** MATERIAL FOR THE TASK follows **

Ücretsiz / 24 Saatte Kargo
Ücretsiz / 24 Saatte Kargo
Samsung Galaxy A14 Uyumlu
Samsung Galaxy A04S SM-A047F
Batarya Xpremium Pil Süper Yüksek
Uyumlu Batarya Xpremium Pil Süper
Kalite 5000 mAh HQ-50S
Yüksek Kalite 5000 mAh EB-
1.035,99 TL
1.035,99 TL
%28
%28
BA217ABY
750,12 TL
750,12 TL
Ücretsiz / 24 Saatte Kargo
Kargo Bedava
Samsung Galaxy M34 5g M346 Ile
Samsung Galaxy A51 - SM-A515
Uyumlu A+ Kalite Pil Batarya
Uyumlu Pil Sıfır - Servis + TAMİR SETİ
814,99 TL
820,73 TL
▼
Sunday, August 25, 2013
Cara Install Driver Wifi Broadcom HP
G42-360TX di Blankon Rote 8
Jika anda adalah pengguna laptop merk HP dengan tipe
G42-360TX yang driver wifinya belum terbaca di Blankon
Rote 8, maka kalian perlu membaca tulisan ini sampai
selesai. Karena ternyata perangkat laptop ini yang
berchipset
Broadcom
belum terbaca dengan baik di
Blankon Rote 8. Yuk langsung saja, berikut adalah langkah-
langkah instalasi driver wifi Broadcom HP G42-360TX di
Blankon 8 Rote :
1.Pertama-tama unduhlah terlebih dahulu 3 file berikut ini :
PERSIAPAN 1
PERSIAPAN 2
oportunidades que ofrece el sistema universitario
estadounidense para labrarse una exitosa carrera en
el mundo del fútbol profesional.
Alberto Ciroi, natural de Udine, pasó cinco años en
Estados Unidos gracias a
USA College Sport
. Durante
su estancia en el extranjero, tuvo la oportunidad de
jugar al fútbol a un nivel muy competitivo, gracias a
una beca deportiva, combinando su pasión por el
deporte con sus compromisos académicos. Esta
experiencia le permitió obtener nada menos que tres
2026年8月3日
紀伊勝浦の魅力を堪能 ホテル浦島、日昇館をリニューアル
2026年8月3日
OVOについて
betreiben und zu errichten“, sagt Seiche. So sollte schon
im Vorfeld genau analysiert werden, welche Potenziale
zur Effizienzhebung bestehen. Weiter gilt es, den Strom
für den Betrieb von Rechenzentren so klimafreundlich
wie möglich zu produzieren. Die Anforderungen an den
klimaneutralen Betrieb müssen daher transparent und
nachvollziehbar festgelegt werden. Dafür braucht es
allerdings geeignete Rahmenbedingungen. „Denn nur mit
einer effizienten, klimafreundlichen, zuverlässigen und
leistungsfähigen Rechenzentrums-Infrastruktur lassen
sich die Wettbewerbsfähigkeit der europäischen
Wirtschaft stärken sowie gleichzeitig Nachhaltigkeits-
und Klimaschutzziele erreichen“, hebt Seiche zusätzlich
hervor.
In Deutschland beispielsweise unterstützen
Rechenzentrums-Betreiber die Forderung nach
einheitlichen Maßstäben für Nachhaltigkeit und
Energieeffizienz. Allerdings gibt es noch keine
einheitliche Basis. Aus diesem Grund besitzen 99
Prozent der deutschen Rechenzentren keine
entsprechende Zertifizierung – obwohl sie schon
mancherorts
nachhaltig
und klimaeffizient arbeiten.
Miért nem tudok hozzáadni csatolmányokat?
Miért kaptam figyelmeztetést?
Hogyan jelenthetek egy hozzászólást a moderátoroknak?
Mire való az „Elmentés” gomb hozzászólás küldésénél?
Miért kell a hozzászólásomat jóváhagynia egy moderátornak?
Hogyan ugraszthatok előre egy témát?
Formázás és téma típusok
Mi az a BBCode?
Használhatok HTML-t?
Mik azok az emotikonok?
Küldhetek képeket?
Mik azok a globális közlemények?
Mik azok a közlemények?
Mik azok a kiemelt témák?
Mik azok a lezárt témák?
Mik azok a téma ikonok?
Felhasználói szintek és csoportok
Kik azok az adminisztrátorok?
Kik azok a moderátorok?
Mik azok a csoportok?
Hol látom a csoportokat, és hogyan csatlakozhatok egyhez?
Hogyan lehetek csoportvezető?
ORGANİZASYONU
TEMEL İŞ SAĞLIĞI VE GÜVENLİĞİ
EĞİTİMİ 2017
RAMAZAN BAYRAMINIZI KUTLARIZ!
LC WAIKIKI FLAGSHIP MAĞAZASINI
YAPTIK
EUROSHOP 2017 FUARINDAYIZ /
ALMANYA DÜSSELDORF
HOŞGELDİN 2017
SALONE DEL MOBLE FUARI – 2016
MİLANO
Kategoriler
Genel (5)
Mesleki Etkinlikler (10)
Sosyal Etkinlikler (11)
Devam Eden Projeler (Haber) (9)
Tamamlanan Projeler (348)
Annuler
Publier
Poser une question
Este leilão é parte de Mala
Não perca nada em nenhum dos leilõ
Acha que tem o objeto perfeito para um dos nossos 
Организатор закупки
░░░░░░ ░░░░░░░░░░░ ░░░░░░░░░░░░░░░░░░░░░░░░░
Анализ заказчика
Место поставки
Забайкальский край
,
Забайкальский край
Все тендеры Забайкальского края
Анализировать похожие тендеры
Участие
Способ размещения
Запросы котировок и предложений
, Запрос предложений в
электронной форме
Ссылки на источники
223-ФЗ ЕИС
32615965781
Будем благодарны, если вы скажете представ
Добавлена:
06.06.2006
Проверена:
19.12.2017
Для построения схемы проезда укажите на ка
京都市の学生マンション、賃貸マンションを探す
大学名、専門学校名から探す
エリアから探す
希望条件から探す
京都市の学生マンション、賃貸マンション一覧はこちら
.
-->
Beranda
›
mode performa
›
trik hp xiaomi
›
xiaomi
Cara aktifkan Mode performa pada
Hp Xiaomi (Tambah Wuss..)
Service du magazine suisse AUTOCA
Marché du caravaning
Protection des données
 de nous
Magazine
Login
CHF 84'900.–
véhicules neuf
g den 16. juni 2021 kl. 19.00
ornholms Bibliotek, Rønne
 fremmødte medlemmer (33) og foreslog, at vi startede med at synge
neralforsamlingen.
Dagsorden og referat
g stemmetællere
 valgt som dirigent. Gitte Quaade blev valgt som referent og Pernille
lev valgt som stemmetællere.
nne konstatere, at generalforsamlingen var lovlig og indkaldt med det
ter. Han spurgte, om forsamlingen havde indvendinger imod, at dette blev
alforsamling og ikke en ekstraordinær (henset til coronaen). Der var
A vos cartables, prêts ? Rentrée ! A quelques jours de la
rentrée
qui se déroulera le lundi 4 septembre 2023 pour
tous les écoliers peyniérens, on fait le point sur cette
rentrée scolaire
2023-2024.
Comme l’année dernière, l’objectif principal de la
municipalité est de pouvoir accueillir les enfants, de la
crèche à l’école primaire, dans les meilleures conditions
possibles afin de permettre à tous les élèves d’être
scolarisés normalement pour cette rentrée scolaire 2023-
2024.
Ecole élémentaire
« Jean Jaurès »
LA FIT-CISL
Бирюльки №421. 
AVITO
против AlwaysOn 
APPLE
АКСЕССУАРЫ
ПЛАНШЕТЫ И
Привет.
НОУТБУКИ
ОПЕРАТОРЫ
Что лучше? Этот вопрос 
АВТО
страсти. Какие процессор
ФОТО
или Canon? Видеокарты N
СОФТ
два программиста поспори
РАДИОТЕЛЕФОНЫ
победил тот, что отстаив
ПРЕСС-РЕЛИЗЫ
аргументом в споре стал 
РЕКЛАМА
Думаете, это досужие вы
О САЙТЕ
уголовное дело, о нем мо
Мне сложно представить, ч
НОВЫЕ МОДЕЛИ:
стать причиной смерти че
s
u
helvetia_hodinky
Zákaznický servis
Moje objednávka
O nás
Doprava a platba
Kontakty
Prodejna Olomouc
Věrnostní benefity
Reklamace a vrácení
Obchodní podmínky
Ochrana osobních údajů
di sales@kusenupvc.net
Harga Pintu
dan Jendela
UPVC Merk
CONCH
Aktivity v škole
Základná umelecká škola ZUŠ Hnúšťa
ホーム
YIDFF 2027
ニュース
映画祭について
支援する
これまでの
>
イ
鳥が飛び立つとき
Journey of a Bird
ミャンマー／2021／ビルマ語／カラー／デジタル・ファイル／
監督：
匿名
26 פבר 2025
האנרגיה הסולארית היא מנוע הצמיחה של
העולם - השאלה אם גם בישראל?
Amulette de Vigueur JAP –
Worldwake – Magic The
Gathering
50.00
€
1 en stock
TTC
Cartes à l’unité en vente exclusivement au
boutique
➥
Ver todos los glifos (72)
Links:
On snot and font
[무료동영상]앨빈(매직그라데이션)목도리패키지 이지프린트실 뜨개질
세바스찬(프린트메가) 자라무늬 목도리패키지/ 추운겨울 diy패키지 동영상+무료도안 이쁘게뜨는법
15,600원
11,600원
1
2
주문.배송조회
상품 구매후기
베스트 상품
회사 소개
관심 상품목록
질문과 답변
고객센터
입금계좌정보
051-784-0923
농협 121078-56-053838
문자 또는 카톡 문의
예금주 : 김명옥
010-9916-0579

** End of MATERIAL FOR THE TASK **

EXERCISE DETAILS: Look above for the line with "Mik azok a lezárt témák?" and the line with "ORGANİZASYONU"; transcribe both and all lines in between, exactly, and nothing else.

COMPLETED EXERCISE:
Mik azok a lezárt témák?
Mik azok a téma ikonok?
Felhasználói szintek és csoportok
Kik azok az adminisztrátorok?
Kik azok a moderátorok?
Mik azok a csoportok?
Hol látom a csoportokat, és hogyan csatlakozhatok egyhez?
Hogyan lehetek csoportvezető?
ORGANİZASYONU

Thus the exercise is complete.